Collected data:
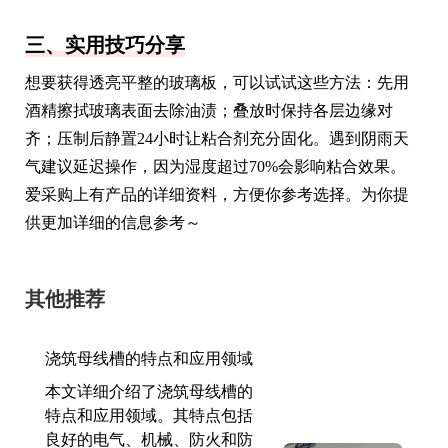
三、实用技巧分享
想要获得透亮平整的玻璃板，可以试试这些方法：先用
酒精擦拭玻璃表面去除油渍；叠放时保持各层边缘对
齐；压制后静置24小时让粘合剂充分固化。遇到阴雨天
气建议延迟操作，因为湿度超过70%会影响粘合效果。
爱采购上有产品的详细资料，方便你参考选择。为你提
供更加详细的信息参考～
其他推荐
浇筑母线槽的特点和应用领域
本文详细介绍了浇筑母线槽的
特点和应用领域。其特点包括
良好的电气、机械、防火和防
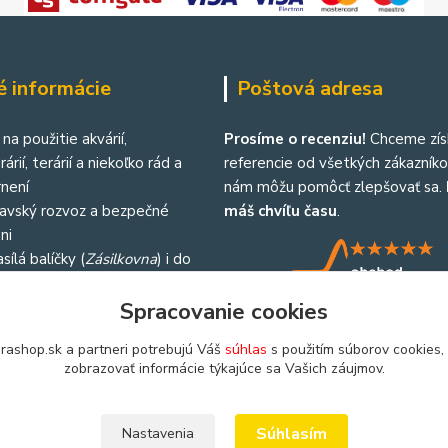
é informácie
Poštová adresa
na použitie akvárií,
Prosíme o recenziu!
Chceme zís
árií, terárií a niekoľko rád a
referencie od všetkých zákazníkov
není
nám môžu pomôcť zlepšovať sa.
lavský rozvoz a bezpečné
máš chvíľu času
.
ni
sílá balíčky (
Zásilkovna
) i do
republiky
Spracovanie cookies
rashop.sk a partneri potrebujú Váš
súhlas
s použitím súborov cookies,
zobrazovať informácie týkajúce sa Vašich záujmov.
Súhlasím
Nastavenia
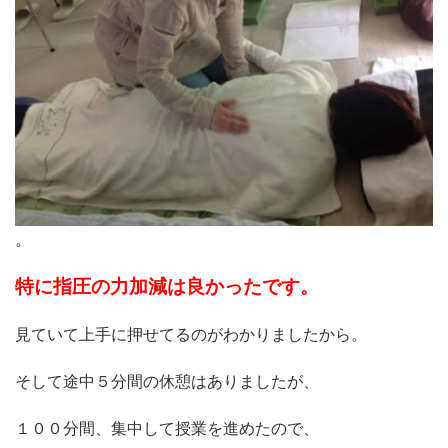
。
特に指圧の力加減は良かったです。
見ていて上手に押せてるのがわかりましたから。
そして途中５分間の休憩はありましたが、
１００分間、集中して授業を進めたので、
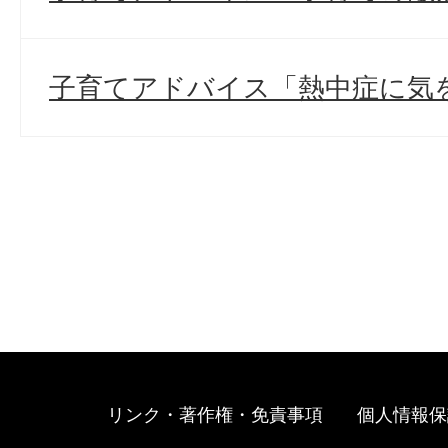
子育てアドバイス「熱中症に気
リンク・著作権・免責事項
個人情報保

What is expected
Exact copy, pictures omitted: every line from the one holding "Prosíme o recenziu!" through the last line of the data above, and nothing else.

Solution below
Prosíme o recenziu!
Chceme zís
árií, terárií a niekoľko rád a
referencie od všetkých zákazníkov
není
nám môžu pomôcť zlepšovať sa.
lavský rozvoz a bezpečné
máš chvíľu času
.
ni
sílá balíčky (
Zásilkovna
) i do
republiky
Spracovanie cookies
rashop.sk a partneri potrebujú Váš
súhlas
s použitím súborov cookies,
zobrazovať informácie týkajúce sa Vašich záujmov.
Súhlasím
Nastavenia
。
特に指圧の力加減は良かったです。
見ていて上手に押せてるのがわかりましたから。
そして途中５分間の休憩はありましたが、
１００分間、集中して授業を進めたので、
子育てアドバイス「熱中症に気
リンク・著作権・免責事項
個人情報保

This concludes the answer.